I quit.
It was before the stuff was available to help, and I did it pretty much cold turkey. I'd tried a few dozen times, made it an hour here, a few days there, woke up each morning intending to make today the day. Then one day I had a health care provider (PA) checking me out for something else, and she was one of those thorough people who look over the whole patient when they're in front of her. She said, "I can give you this for the ear infection, but I'm more worried about your cough."
[hack]"What cough?"
"You have an infection in your lungs. I can give you antibiotics to make it go away, but if you keep smoking, it will keep coming back."
And somehow those were the magic words that I needed to hear.
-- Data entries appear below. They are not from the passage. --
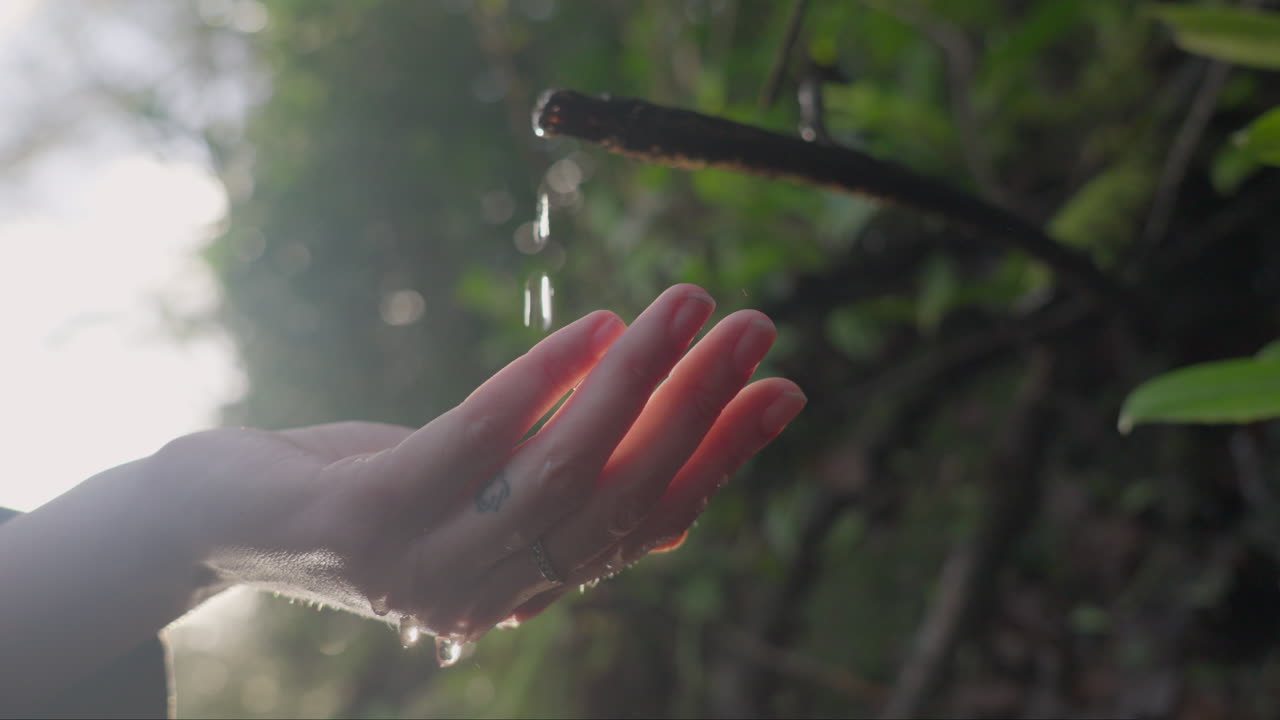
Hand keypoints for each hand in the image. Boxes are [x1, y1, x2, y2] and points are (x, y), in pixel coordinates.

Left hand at [161, 284, 804, 642]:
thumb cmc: (376, 491)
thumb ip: (573, 488)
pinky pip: (475, 443)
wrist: (222, 521)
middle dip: (698, 408)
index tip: (783, 390)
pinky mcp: (371, 519)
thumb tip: (698, 471)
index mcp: (528, 582)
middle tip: (753, 326)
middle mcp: (491, 589)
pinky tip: (593, 326)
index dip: (721, 460)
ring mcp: (429, 563)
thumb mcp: (485, 491)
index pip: (648, 525)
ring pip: (561, 470)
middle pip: (619, 496)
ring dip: (638, 382)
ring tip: (687, 305)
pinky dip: (543, 381)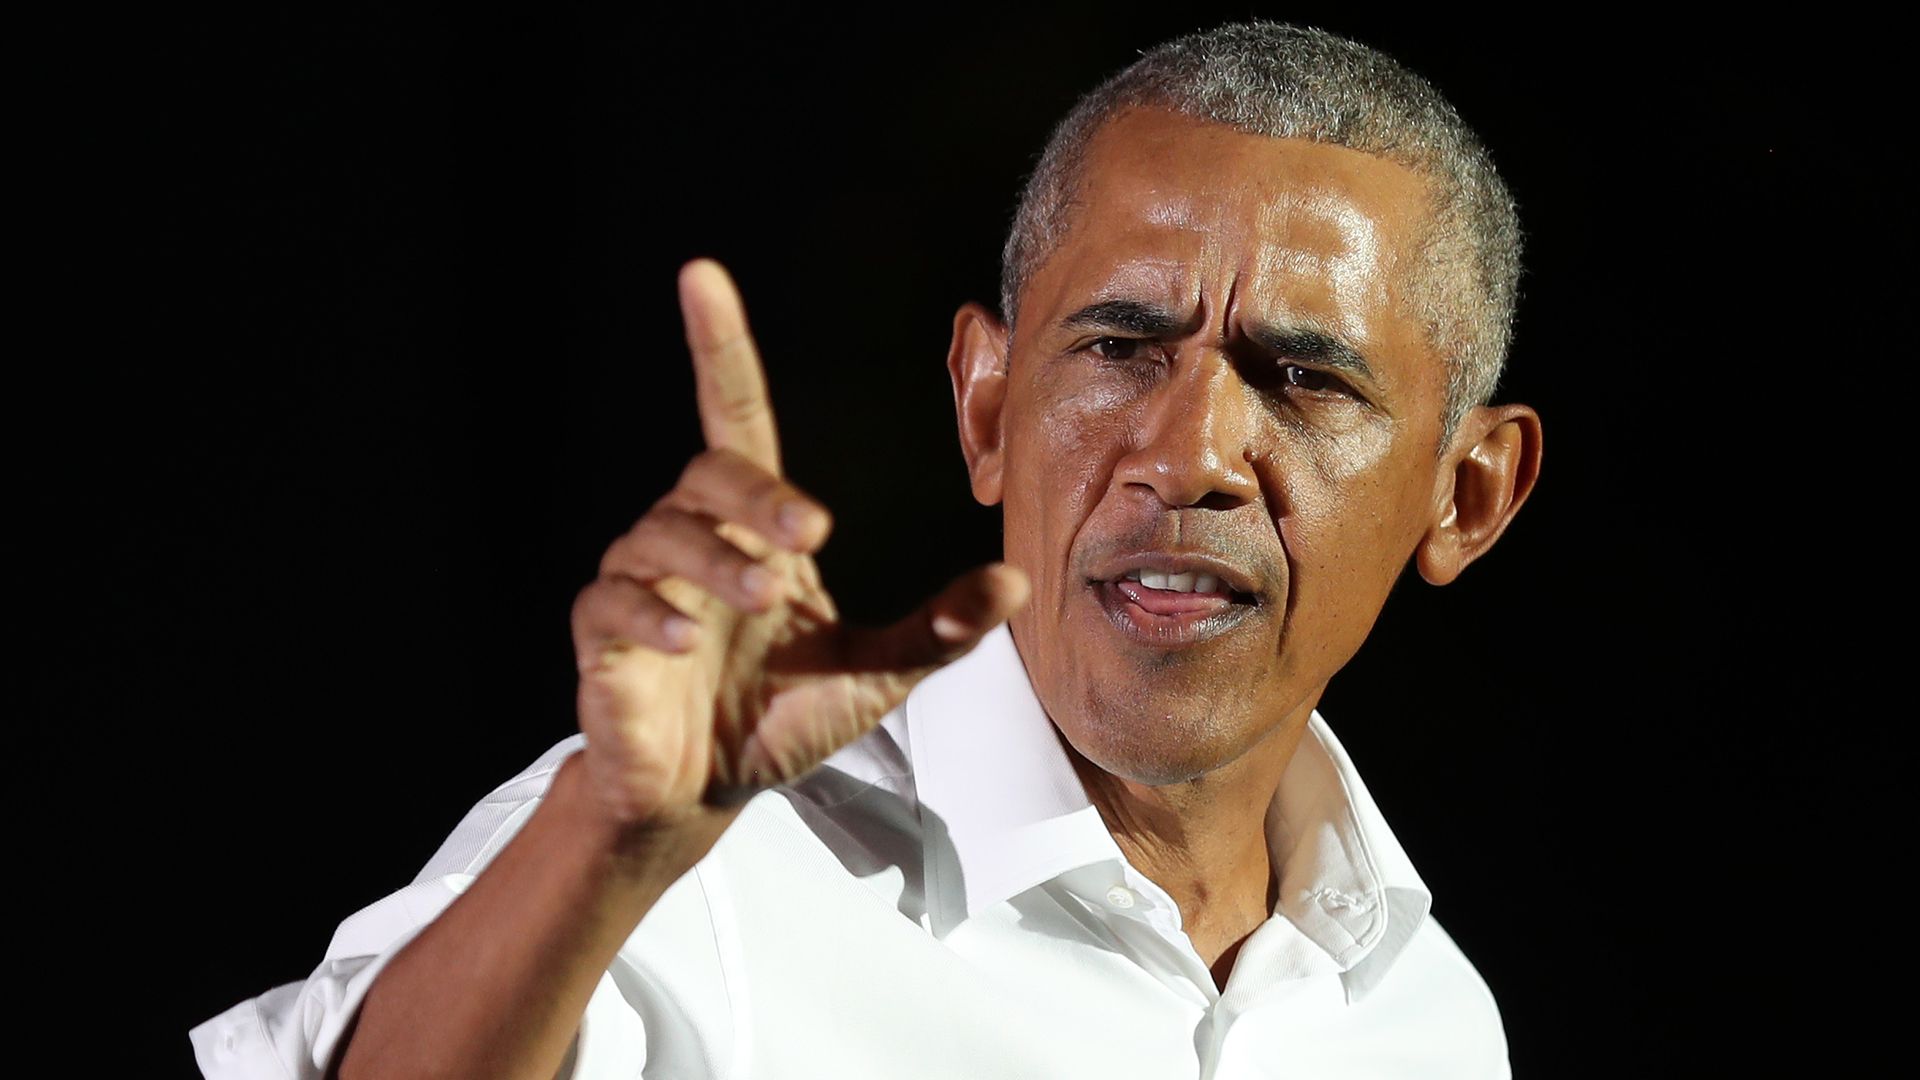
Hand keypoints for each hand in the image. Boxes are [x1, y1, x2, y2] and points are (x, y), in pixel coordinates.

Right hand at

Reality was staring me in the face, and I had to admit this was stupid. I decided to quit.
I offer that not as anecdote, but as central to the whole thing. Once I decided to quit, the rest was just details. Once I made that decision, I'd gotten through the hard part.
I tapered off over the next week. I'd light up 3-4 times a day, smoke half a cigarette, throw the rest away. Did that for a few days, tapered down to a few puffs each time. Then no more. I spent a lot of time in places I didn't smoke--bathtub, bed. I brushed my teeth a lot. I ate a bunch of tangerines and drank grapefruit juice, because the idea of puffing up after the citrus was pretty yuck. I drank a lot of water. I took vitamins, especially C to help clean my body out, get rid of the toxins that were triggering the cravings. I took it easy on myself. And when the urge to smoke came, I learned to ride it out. I noticed it was like a wave on a beach. No matter how intense it was, it would peak and then pass. I grew more confident each time I won a small battle.
I noticed that when I was in social situations, I was more tempted to smoke. I still remember a friend coming over to my house, sitting down and taking out a package of my brand and shaking out a smoke. I looked at it wistfully and said conversationally, "I haven't had a cigarette for a week." He didn't say a word, just put it back in the pack, put the pack in his pocket. When I assured him it was okay for him to smoke, he just shook his head. A small kindness that reinforced my resolve. I prioritized what I was doing.
I did things that kept my hands busy, especially in the evenings. That's how you quit, in the end. You just don't light up the next cigarette. You do whatever it takes to not light up the next cigarette.
A few months later, I learned that my father had just died, and I got a cigarette, and lit up. I smoked it. I lit up another, and smoked half of it, looked at it, and asked myself, "What are you doing?" I threw it on the ground and stamped it out, and I was done.
For several years after that, I'd get the odd tingle--"Gee, it would be nice to have a smoke," but it was just a passing fancy, not a serious crave--almost like seeing a familiar face in a crowd. Surprising when it would hit. And then finally, gone.